Am J Emerg Med. 2020 Oct 24:S0735-6757(20)30903-7. doi: 10.1016/j.ajem.2020.10.017. Online ahead of print.
OBJECTIVE: Assess the effectiveness of a multifaceted stewardship intervention to reduce frequency and duration of inappropriate antibiotic use for emergency department (ED) patients with skin and soft tissue infections (SSTI). We hypothesized the antibiotic stewardship program would reduce antibiotic duration and improve guideline adherence in discharged SSTI patients.
DESIGN: Nonrandomized controlled trial.
SETTING: Academic EDs (intervention site and control site).
PATIENTS OR PARTICIPANTS: Attending physicians and nurse practitioners at participating EDs.
INTERVENTION(S): Education regarding guideline-based treatment of SSTI, tests of antimicrobial treatment of SSTI, implementation of a clinical treatment algorithm and order set in the electronic health record, and ED clinicians' audit and feedback.

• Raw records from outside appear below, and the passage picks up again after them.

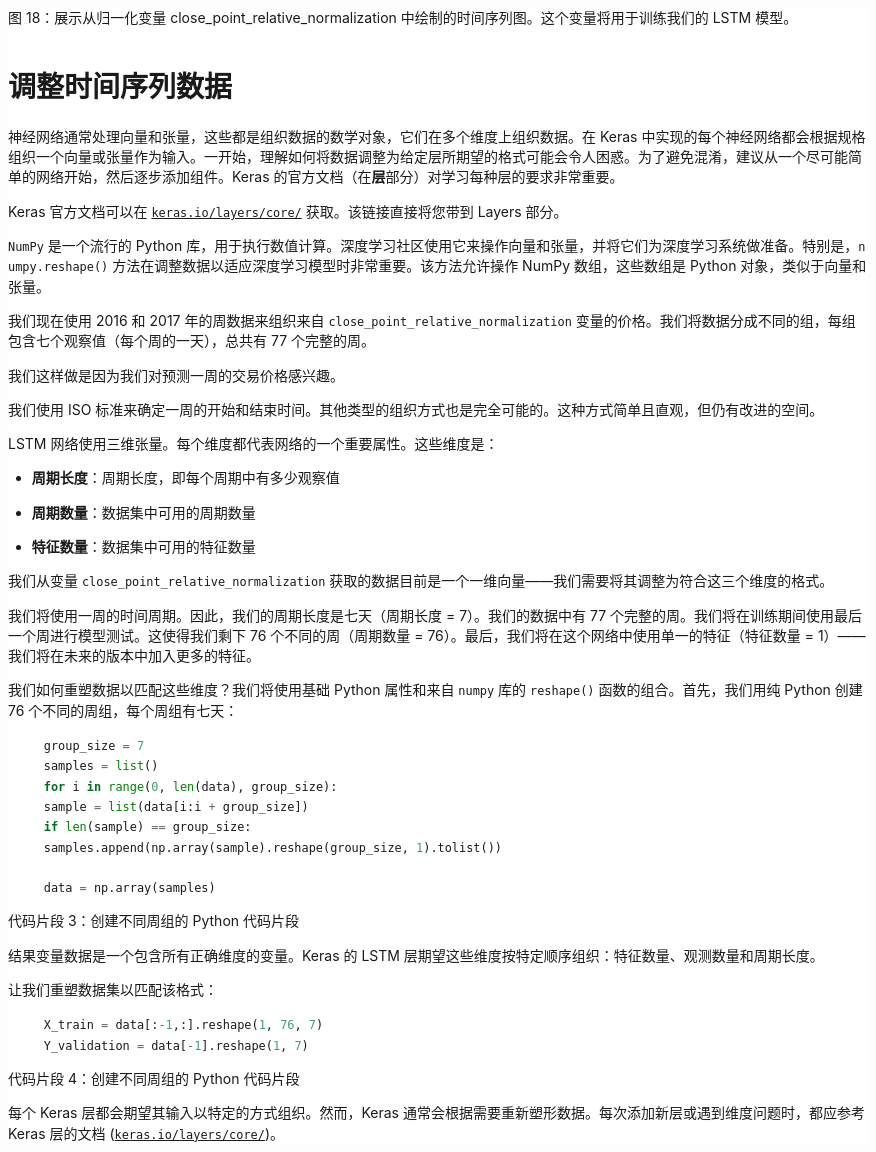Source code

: 图 18：展示从归一化变量 close_point_relative_normalization 中绘制的时间序列图。这个变量将用于训练我们的 LSTM 模型。

# 调整时间序列数据

神经网络通常处理向量和张量，这些都是组织数据的数学对象，它们在多个维度上组织数据。在 Keras 中实现的每个神经网络都会根据规格组织一个向量或张量作为输入。一开始，理解如何将数据调整为给定层所期望的格式可能会令人困惑。为了避免混淆，建议从一个尽可能简单的网络开始，然后逐步添加组件。Keras 的官方文档（在**层**部分）对学习每种层的要求非常重要。

Keras 官方文档可以在 [`keras.io/layers/core/`](https://keras.io/layers/core/) 获取。该链接直接将您带到 Layers 部分。

`NumPy` 是一个流行的 Python 库，用于执行数值计算。深度学习社区使用它来操作向量和张量，并将它们为深度学习系统做准备。特别是，`numpy.reshape()` 方法在调整数据以适应深度学习模型时非常重要。该方法允许操作 NumPy 数组，这些数组是 Python 对象，类似于向量和张量。

我们现在使用 2016 和 2017 年的周数据来组织来自 `close_point_relative_normalization` 变量的价格。我们将数据分成不同的组，每组包含七个观察值（每个周的一天），总共有 77 个完整的周。

我们这样做是因为我们对预测一周的交易价格感兴趣。

我们使用 ISO 标准来确定一周的开始和结束时间。其他类型的组织方式也是完全可能的。这种方式简单且直观，但仍有改进的空间。

LSTM 网络使用三维张量。每个维度都代表网络的一个重要属性。这些维度是：

+   **周期长度**：周期长度，即每个周期中有多少观察值

+   **周期数量**：数据集中可用的周期数量

+   **特征数量**：数据集中可用的特征数量

我们从变量 `close_point_relative_normalization` 获取的数据目前是一个一维向量——我们需要将其调整为符合这三个维度的格式。

我们将使用一周的时间周期。因此，我们的周期长度是七天（周期长度 = 7）。我们的数据中有 77 个完整的周。我们将在训练期间使用最后一个周进行模型测试。这使得我们剩下 76 个不同的周（周期数量 = 76）。最后，我们将在这个网络中使用单一的特征（特征数量 = 1）——我们将在未来的版本中加入更多的特征。

我们如何重塑数据以匹配这些维度？我们将使用基础 Python 属性和来自 `numpy` 库的 `reshape()` 函数的组合。首先，我们用纯 Python 创建 76 个不同的周组，每个周组有七天：

```py
     group_size = 7
     samples = list()
     for i in range(0, len(data), group_size):
     sample = list(data[i:i + group_size])
     if len(sample) == group_size:
     samples.append(np.array(sample).reshape(group_size, 1).tolist())

     data = np.array(samples) 
```

代码片段 3：创建不同周组的 Python 代码片段

结果变量数据是一个包含所有正确维度的变量。Keras 的 LSTM 层期望这些维度按特定顺序组织：特征数量、观测数量和周期长度。

让我们重塑数据集以匹配该格式：

```py
     X_train = data[:-1,:].reshape(1, 76, 7)
     Y_validation = data[-1].reshape(1, 7)
```

代码片段 4：创建不同周组的 Python 代码片段

每个 Keras 层都会期望其输入以特定的方式组织。然而，Keras 通常会根据需要重新塑形数据。每次添加新层或遇到维度问题时，都应参考 Keras 层的文档 ([`keras.io/layers/core/`](https://keras.io/layers/core/))。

RESULTS: We examined 583 SSTIs. At the intervention site, clinician adherence to guidelines improved from 41% to 51% (aOR = 2.13 [95% CI: 1.20-3.79]). At the control site, there were no changes in adherence during the "intervention" period (aOR = 1.17 [0.65-2.12]). The between-site comparison of these during vs. pre-intervention odds ratios was not different (aOR = 1.82 [0.79-4.21]). Antibiotic duration decreased by 26% at the intervention site during the intervention compared to pre-intervention (Adjusted Geometric Mean Ratio [95% CI] = 0.74 [0.66-0.84]). Adherence was inversely associated with SSTI severity (severe vs mild; adjusted OR 0.42 [0.20-0.89]) and purulence (0.32 [0.21-0.47]). Mean antibiotic prescription duration was 1.95 days shorter (95% CI: 1.54-2.33) in the time period following the intervention than pre-intervention period.
CONCLUSIONS: A multifaceted intervention resulted in modest improvement in adherence to guidelines compared to a control site, driven by treatment duration reductions.